Saturday, December 13, 2014

A Bad Example of Public Policy

I'm close to finishing the book A Midwife's Tale, which won a Pulitzer Prize back in 1991. It's a popular history, based on the life and diary of Martha Moore Ballard from 1785 to 1812 in eastern Maine. Ballard was, as the title says, a midwife. Her diary was long known to historians but was discounted as dry and lacking details until feminist historian Laurel Thatcher Ulrich got ahold of it.

The book is mostly a social history of women-oriented topics, obviously, though it's as much about women's work in the home and social conditions generally as it about helping women have babies. But near the end, there's a disturbing detail about how the local municipalities were run that doesn't have anything to do with women.

Martha's husband, Ephraim, is 10 years older than her. By 1803, she is almost 70 and he is nearly 80. He has spent his career as a surveyor, working for all of the landed men in the area who want to measure parcels to sell and plat towns to build. But Ephraim, it turns out, has had a side job all along: he is also the town tax collector.

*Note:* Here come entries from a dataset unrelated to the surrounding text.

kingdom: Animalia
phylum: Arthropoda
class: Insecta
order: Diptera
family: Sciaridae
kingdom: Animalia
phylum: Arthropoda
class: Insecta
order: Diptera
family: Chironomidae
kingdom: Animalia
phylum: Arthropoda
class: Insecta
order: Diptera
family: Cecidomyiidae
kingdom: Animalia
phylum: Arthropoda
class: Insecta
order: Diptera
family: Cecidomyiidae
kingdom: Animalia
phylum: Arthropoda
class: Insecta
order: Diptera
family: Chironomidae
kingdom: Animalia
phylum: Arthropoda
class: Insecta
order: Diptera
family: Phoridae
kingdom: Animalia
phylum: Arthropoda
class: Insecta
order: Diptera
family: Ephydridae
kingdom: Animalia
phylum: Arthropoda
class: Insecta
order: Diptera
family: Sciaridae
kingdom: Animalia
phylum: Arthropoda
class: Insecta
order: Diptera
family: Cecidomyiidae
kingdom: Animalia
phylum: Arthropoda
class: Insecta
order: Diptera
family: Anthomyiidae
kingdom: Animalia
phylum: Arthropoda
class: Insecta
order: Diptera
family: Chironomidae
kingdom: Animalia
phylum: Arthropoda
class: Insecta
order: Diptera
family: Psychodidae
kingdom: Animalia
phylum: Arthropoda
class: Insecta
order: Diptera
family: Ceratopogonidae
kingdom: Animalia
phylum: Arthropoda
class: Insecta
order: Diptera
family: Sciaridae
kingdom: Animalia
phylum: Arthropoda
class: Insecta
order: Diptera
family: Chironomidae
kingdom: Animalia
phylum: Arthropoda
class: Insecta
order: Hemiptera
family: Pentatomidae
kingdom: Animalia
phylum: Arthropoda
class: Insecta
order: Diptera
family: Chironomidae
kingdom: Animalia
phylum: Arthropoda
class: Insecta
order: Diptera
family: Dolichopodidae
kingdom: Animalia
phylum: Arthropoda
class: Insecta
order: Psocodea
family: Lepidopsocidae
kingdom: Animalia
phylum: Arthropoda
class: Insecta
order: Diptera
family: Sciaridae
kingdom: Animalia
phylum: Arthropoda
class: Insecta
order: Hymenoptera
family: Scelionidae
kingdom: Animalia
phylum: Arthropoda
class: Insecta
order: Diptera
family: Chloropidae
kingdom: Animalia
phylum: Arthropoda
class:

I've never thought much about how tax collection happens now, and probably less in past times. In Maine, c. 1800, this is how it was:
[Ephraim] had signed a note binding [him] to collect $4,550, the town's combined total tax bill for the year 1803. Although he had worked hard at collecting..., and had turned in his proceeds to the town treasurer every two months as the law required, his accounting on November 17 had fallen short by $800. The town had no choice but to imprison him.... No sentimental regard for the man's age or for his years of service could abrogate the law. He would be treated like other debtors (page 266).
Debtors in the town jail were not the same as felons; they could come and go to pursue their work and even eat their meals, but they couldn't go as far as their homes (unless that was near by, which Ephraim's was not). This left Martha, 70ish -- all of her children grown and with families of their own -- without a man to chop wood and do the other work customarily done by a man. This is a woman who has borne nine children herself, and who is in declining health of an unmentionable female nature, so her stress over all of the added work comes up in her diary.

But I have to say: What a stupid public policy. You take a job like tax collector, which generally isn't perceived positively in the first place, and outsource it with the penalty of prison if it's not done correctly. What a way to get someone to do the job. What a way to run a state!